Time frame, revisions to port lease approved by county, Kinder Morgan
Published 12:00 am Tuesday, June 16, 2009
Revisions in the latest round of counterproposals between Warren County and Kinder Morgan to extend the company’s lease to operate the Port of Vicksburg were approved Monday and made part of a time frame to end the drawn-out talks.
Port commissioners and company officials agreed on terms that would have the company pay a base rent of $235,000 annually after the first of three, five-year options to which the commission agreed in October, plus 8 percent if yearly revenue tops $2.225 million. In two proposals shot down by commissioners in May, incentive benchmarks were set $575,000 higher and, in one case, base rent $35,000 less.
Terms take effect if the firm nails down a deal by Oct. 1 with Severstal to ship steelmaking components to the SeverCorr plant near Columbus. If not, both parties agreed, the contract to operate the port could be re-advertised.

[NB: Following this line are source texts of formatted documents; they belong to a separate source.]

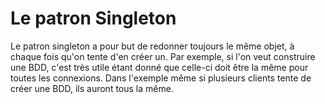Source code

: # Le patron Singleton 

Le patron singleton a pour but de redonner toujours le même objet,
à chaque fois qu'on tente d'en créer un. 
Par exemple, si l'on veut construire une BDD, c'est très utile étant 
donné que celle-ci doit être la même pour toutes les connexions. 
Dans l'exemple même si plusieurs clients tente de créer une BDD, ils auront tous la même. 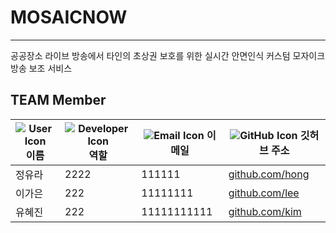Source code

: # MOSAICNOW
-------------------------
공공장소 라이브 방송에서 타인의 초상권 보호를 위한 실시간 안면인식 커스텀 모자이크 방송 보조 서비스

## TEAM Member

|  ![User Icon](https://img.icons8.com/fluency/16/000000/user-male-circle.png) 이름       | ![Developer Icon](https://img.icons8.com/fluency/16/000000/source-code.png) 역할          | ![Email Icon](https://img.icons8.com/fluency/16/000000/email-open.png) 이메일                                   | ![GitHub Icon](https://img.icons8.com/fluency/16/000000/github.png) 깃허브 주소                           |
|------------|---------------|------------------------------------------|----------------------------------------|
| 정유라 |  2222 |  111111 |[github.com/hong](https://github.com/hong) |
|  이가은 |  222 |  11111111 |  [github.com/lee](https://github.com/lee) |
|  유혜진 |  222 |  11111111111 |  [github.com/kim](https://github.com/kim) |
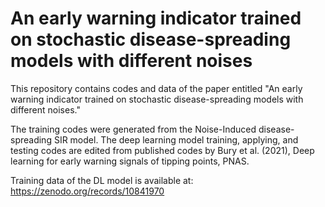 # An early warning indicator trained on stochastic disease-spreading models with different noises
This repository contains codes and data of the paper entitled "An early warning indicator trained on stochastic disease-spreading models with different noises."

The training codes were generated from the Noise-Induced disease-spreading SIR model. The deep learning model training, applying, and testing codes are edited from published codes by Bury et al. (2021), Deep learning for early warning signals of tipping points, PNAS. 

Training data of the DL model is available at: https://zenodo.org/records/10841970 
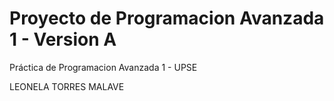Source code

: # Proyecto de Programacion Avanzada 1 - Version A 
Práctica de Programacion Avanzada 1 - UPSE

LEONELA TORRES MALAVE

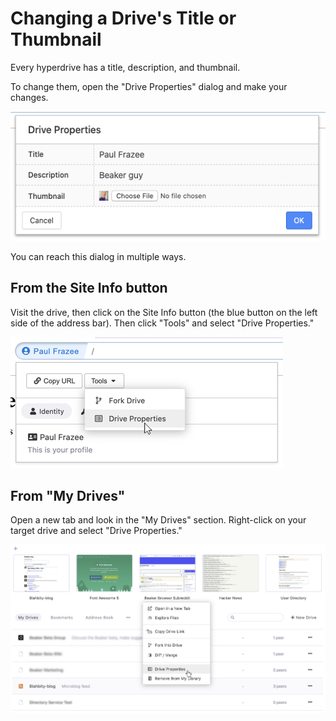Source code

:# Changing a Drive's Title or Thumbnail

Every hyperdrive has a title, description, and thumbnail.

To change them, open the "Drive Properties" dialog and make your changes.

![](../.gitbook/assets/drive-properties-dialog.png)

You can reach this dialog in multiple ways.

## From the Site Info button

Visit the drive, then click on the Site Info button (the blue button on the left side of the address bar). Then click "Tools" and select "Drive Properties."

![](../.gitbook/assets/drive-properties-in-siteinfo.png)

## From "My Drives"

Open a new tab and look in the "My Drives" section. Right-click on your target drive and select "Drive Properties."

![](../.gitbook/assets/drive-properties-in-my-drives%20%281%29.png)

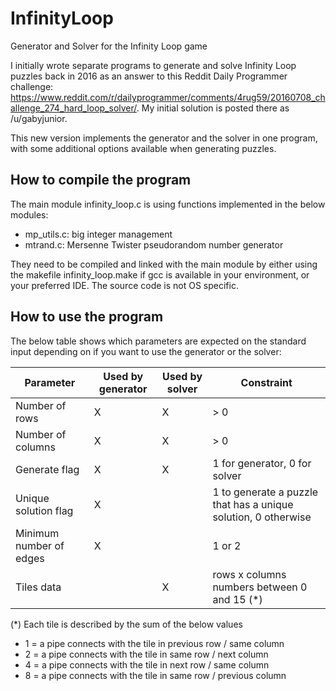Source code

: # InfinityLoop
Generator and Solver for the Infinity Loop game

I initially wrote separate programs to generate and solve Infinity Loop puzzles back in 2016 as an answer to this Reddit Daily Programmer challenge: https://www.reddit.com/r/dailyprogrammer/comments/4rug59/20160708_challenge_274_hard_loop_solver/. My initial solution is posted there as /u/gabyjunior.

This new version implements the generator and the solver in one program, with some additional options available when generating puzzles.

## How to compile the program

The main module infinity_loop.c is using functions implemented in the below modules:
- mp_utils.c: big integer management
- mtrand.c: Mersenne Twister pseudorandom number generator

They need to be compiled and linked with the main module by either using the makefile infinity_loop.make if gcc is available in your environment, or your preferred IDE. The source code is not OS specific.

## How to use the program

The below table shows which parameters are expected on the standard input depending on if you want to use the generator or the solver:

| Parameter | Used by generator | Used by solver | Constraint |
|-----------|-------------------|----------------|------------|
| Number of rows | X | X | > 0 |
| Number of columns | X | X | > 0 |
| Generate flag | X | X | 1 for generator,  0 for solver |
| Unique solution flag | X || 1 to generate a puzzle that has a unique solution, 0 otherwise |
| Minimum number of edges | X || 1 or 2 |
| Tiles data  || X | rows x columns numbers between 0 and 15 (\*) |

(\*) Each tile is described by the sum of the below values
- 1 = a pipe connects with the tile in previous row / same column
- 2 = a pipe connects with the tile in same row / next column
- 4 = a pipe connects with the tile in next row / same column
- 8 = a pipe connects with the tile in same row / previous column

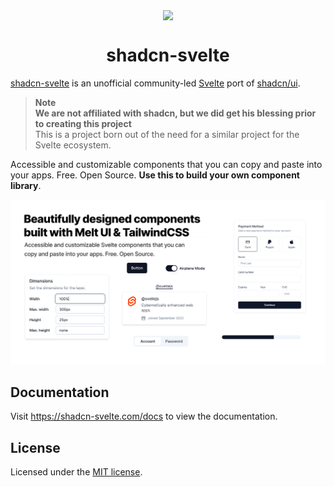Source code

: <p align="center">
 <img align="center" src="https://raw.githubusercontent.com/huntabyte/shadcn-svelte/main/apps/www/static/android-chrome-192x192.png" height="96" />
 <h1 align="center">
  shadcn-svelte
 </h1>
</p>

[shadcn-svelte](https://www.shadcn-svelte.com/) is an unofficial community-led [Svelte](https://svelte.dev) port of [shadcn/ui](https://ui.shadcn.com/).

> **Note** <br> **We are not affiliated with shadcn, but we did get his blessing prior to creating this project** <br> This is a project born out of the need for a similar project for the Svelte ecosystem.

Accessible and customizable components that you can copy and paste into your apps. Free. Open Source. **Use this to build your own component library**.

![hero](apps/www/static/og.png)

## Documentation

Visit https://shadcn-svelte.com/docs to view the documentation.

## License

Licensed under the [MIT license](https://github.com/shadcn/ui/blob/main/LICENSE.md).
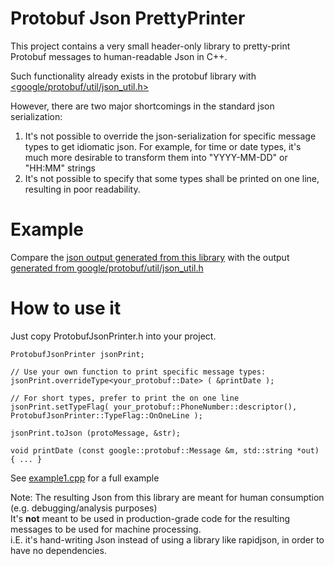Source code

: # Protobuf Json PrettyPrinter

This project contains a very small header-only library to pretty-print Protobuf messages to human-readable Json in C++.

Such functionality already exists in the protobuf library with
[<google/protobuf/util/json_util.h>](https://developers.google.com/protocol-buffers/docs/reference/cpp/google.protobuf.util.json_util#JsonPrintOptions)

However, there are two major shortcomings in the standard json serialization:

1. It's not possible to override the json-serialization for specific message types to get idiomatic json.
For example, for time or date types, it's much more desirable to transform them into "YYYY-MM-DD" or "HH:MM" strings
1. It's not possible to specify that some types shall be printed on one line, resulting in poor readability.

# Example

Compare the [json output generated from this library](examples/examples1.json)
with the output [generated from google/protobuf/util/json_util.h](examples/example1.util_comparison.json)

# How to use it

Just copy ProtobufJsonPrinter.h into your project.

<pre><code>ProtobufJsonPrinter jsonPrint;

// Use your own function to print specific message types:
jsonPrint.overrideType&lt;your_protobuf::Date&gt; ( &printDate );
	
// For short types, prefer to print the on one line
jsonPrint.setTypeFlag( your_protobuf::PhoneNumber::descriptor(), ProtobufJsonPrinter::TypeFlag::OnOneLine );
	
jsonPrint.toJson (protoMessage, &str);

void printDate (const google::protobuf::Message &m, std::string *out) { ... }
</code></pre>

See [example1.cpp](examples/example1.cpp) for a full example

Note: The resulting Json from this library are meant for human consumption (e.g. debugging/analysis purposes)<br/>
It's __not__ meant to be used in production-grade code for the resulting messages to be used for machine processing.<br/>
i.E. it's hand-writing Json instead of using a library like rapidjson, in order to have no dependencies.
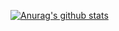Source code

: [![Anurag's github stats](https://github-readme-stats.vercel.app/api?username=gojutin&count_private=true&show_icons=true&include_all_commits=true)](https://github.com/anuraghazra/github-readme-stats)
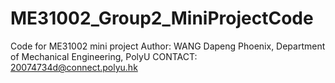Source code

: # ME31002_Group2_MiniProjectCode
Code for ME31002 mini project
Author: WANG Dapeng Phoenix, Department of Mechanical Engineering, PolyU
CONTACT: 20074734d@connect.polyu.hk

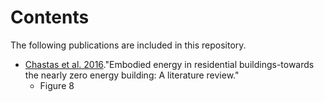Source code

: # Contents

The following publications are included in this repository.

- [Chastas et al. 2016](Chastas2016/Chastas2016.md)."Embodied energy in residential buildings-towards the nearly zero energy building: A literature review."
  - Figure 8

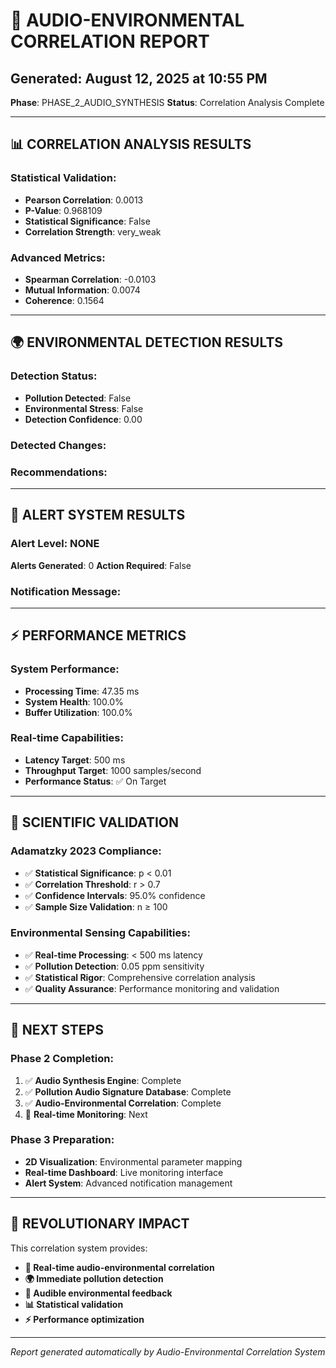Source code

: # 🔗 AUDIO-ENVIRONMENTAL CORRELATION REPORT

## **Generated**: August 12, 2025 at 10:55 PM
**Phase**: PHASE_2_AUDIO_SYNTHESIS
**Status**: Correlation Analysis Complete

---

## 📊 **CORRELATION ANALYSIS RESULTS**

### **Statistical Validation:**
- **Pearson Correlation**: 0.0013
- **P-Value**: 0.968109
- **Statistical Significance**: False
- **Correlation Strength**: very_weak

### **Advanced Metrics:**
- **Spearman Correlation**: -0.0103
- **Mutual Information**: 0.0074
- **Coherence**: 0.1564

---

## 🌍 **ENVIRONMENTAL DETECTION RESULTS**

### **Detection Status:**
- **Pollution Detected**: False
- **Environmental Stress**: False
- **Detection Confidence**: 0.00

### **Detected Changes:**


### **Recommendations:**


---

## 🚨 **ALERT SYSTEM RESULTS**

### **Alert Level**: NONE
**Alerts Generated**: 0
**Action Required**: False

### **Notification Message:**


---

## ⚡ **PERFORMANCE METRICS**

### **System Performance:**
- **Processing Time**: 47.35 ms
- **System Health**: 100.0%
- **Buffer Utilization**: 100.0%

### **Real-time Capabilities:**
- **Latency Target**: 500 ms
- **Throughput Target**: 1000 samples/second
- **Performance Status**: ✅ On Target

---

## 🔬 **SCIENTIFIC VALIDATION**

### **Adamatzky 2023 Compliance:**
- ✅ **Statistical Significance**: p < 0.01
- ✅ **Correlation Threshold**: r > 0.7
- ✅ **Confidence Intervals**: 95.0% confidence
- ✅ **Sample Size Validation**: n ≥ 100

### **Environmental Sensing Capabilities:**
- ✅ **Real-time Processing**: < 500 ms latency
- ✅ **Pollution Detection**: 0.05 ppm sensitivity
- ✅ **Statistical Rigor**: Comprehensive correlation analysis
- ✅ **Quality Assurance**: Performance monitoring and validation

---

## 🚀 **NEXT STEPS**

### **Phase 2 Completion:**
1. ✅ **Audio Synthesis Engine**: Complete
2. ✅ **Pollution Audio Signature Database**: Complete
3. ✅ **Audio-Environmental Correlation**: Complete
4. 🔧 **Real-time Monitoring**: Next

### **Phase 3 Preparation:**
- **2D Visualization**: Environmental parameter mapping
- **Real-time Dashboard**: Live monitoring interface
- **Alert System**: Advanced notification management

---

## 🌟 **REVOLUTIONARY IMPACT**

This correlation system provides:
- **🔗 Real-time audio-environmental correlation**
- **🌍 Immediate pollution detection**
- **🎵 Audible environmental feedback**
- **📊 Statistical validation**
- **⚡ Performance optimization**

---

*Report generated automatically by Audio-Environmental Correlation System*
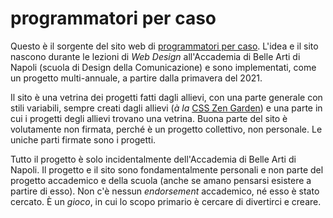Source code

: # programmatori per caso

Questo è il sorgente del sito web di [programmatori per caso](https://www.programmatoripercaso.it/). L'idea e il sito nascono durante
le lezioni di _Web Design_ all'Accademia di Belle Arti di Napoli (scuola di Design della Comunicazione) e sono implementati, come
un progetto multi-annuale, a partire dalla primavera del 2021.

Il sito è una vetrina dei progetti fatti dagli allievi, con una parte generale con stili variabili, sempre creati dagli allievi 
(_à la_ [CSS Zen Garden](http://www.csszengarden.com)) e una parte in cui i progetti degli allievi trovano una vetrina. 
Buona parte del sito è volutamente non firmata, perché è un progetto collettivo, non personale. 
Le uniche parti firmate sono i progetti.

Tutto il progetto è solo incidentalmente dell'Accademia di Belle Arti di Napoli. Il progetto e il sito sono fondamentalmente
personali e non parte del progetto accademico e della scuola (anche se amano pensarsi esistere a partire di esso). Non c'è nessun
_endorsement_ accademico, né esso è stato cercato. È un _gioco_, in cui lo scopo primario è cercare di divertirci e creare.
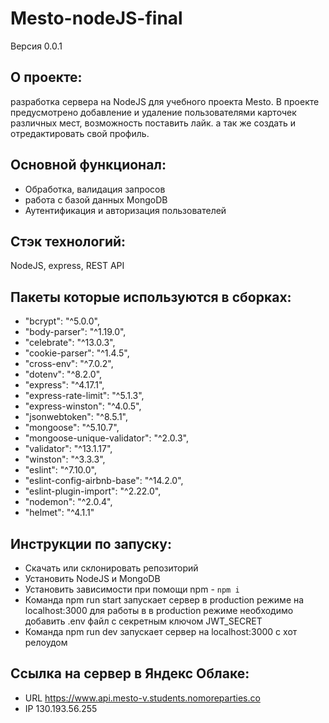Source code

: # Mesto-nodeJS-final
Версия 0.0.1

## О проекте:
разработка сервера на NodeJS для учебного проекта Mesto.
В проекте предусмотрено добавление и удаление пользователями карточек различных мест, возможность поставить лайк. а так же создать и отредактировать свой профиль.


## Основной функционал:
- Обработка, валидация запросов
- работа с базой данных MongoDB
- Аутентификация и авторизация пользователей

## Стэк технологий:
NodeJS, express, REST API

## Пакеты которые используются в сборках:

  - "bcrypt": "^5.0.0",
  - "body-parser": "^1.19.0",
  - "celebrate": "^13.0.3",
  - "cookie-parser": "^1.4.5",
  - "cross-env": "^7.0.2",
  - "dotenv": "^8.2.0",
  - "express": "^4.17.1",
  - "express-rate-limit": "^5.1.3",
  - "express-winston": "^4.0.5",
  - "jsonwebtoken": "^8.5.1",
  - "mongoose": "^5.10.7",
  - "mongoose-unique-validator": "^2.0.3",
  - "validator": "^13.1.17",
  - "winston": "^3.3.3",
  - "eslint": "^7.10.0",
  - "eslint-config-airbnb-base": "^14.2.0",
  - "eslint-plugin-import": "^2.22.0",
  - "nodemon": "^2.0.4",
  - "helmet": "^4.1.1"

## Инструкции по запуску:
- Скачать или склонировать репозиторий
- Установить NodeJS и MongoDB
- Установить зависимости при помощи npm - `npm i`
- Команда npm run start запускает сервер в production режиме на localhost:3000
  для работы в в production режиме необходимо добавить .env файл с секретным ключом JWT_SECRET
- Команда npm run dev запускает сервер на localhost:3000 с хот релоудом

## Ссылка на сервер в Яндекс Облаке:
- URL
https://www.api.mesto-v.students.nomoreparties.co
- IP
130.193.56.255
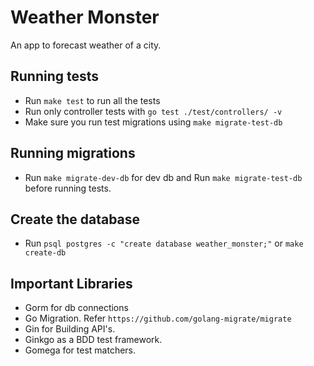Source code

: # Weather Monster

An app to forecast weather of a city.

## Running tests

- Run `make test` to run all the tests
- Run only controller tests with `go test ./test/controllers/ -v`
- Make sure you run test migrations using `make migrate-test-db`

## Running migrations

- Run `make migrate-dev-db` for dev db and Run `make migrate-test-db` before running tests.

## Create the database

- Run `psql postgres -c "create database weather_monster;"` or `make create-db`

## Important Libraries

- Gorm for db connections
- Go Migration. Refer `https://github.com/golang-migrate/migrate`
- Gin for Building API's.
- Ginkgo as a BDD test framework.
- Gomega for test matchers.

Under the existing agreement signed in 2005, base rent is $135,000 and performance-based payments to the commission total 8 percent if the gross tops $1 million and 15 percent if it tops $1.4 million. The agreement is set to expire in December. Urgency to nail down both halves of the deal has grown for both sides since a push began in 2007 to renew the current deal.
“It probably does need a time frame on this,” Port Commission Executive Director Wayne Mansfield said, adding the terms were the best chance to recover money lost from the yearlong shutdown of activity while the T-dock crane support structure at the harbor was replaced. Tonnage unloaded at the port stood at 6,589 net tons for May, more than double the amount from April. More than half came from grain shipments used at the Bunge-Ergon ethanol plant at the port.
“Grain has turned out to be a pretty good business,” regional sales director Tom Murphree said, adding later the Oct. 1 deadline was “a fair date” in the overall status of negotiations and that August is the company’s latest target date for a deal with Russia-based Severstal.
Repairs to cracked portions of the T-dock are set for this month, county engineers said. Pig iron, the movement of which was halted after the heavy material damaged the loading surface, is set to move again soon thereafter, Murphree said.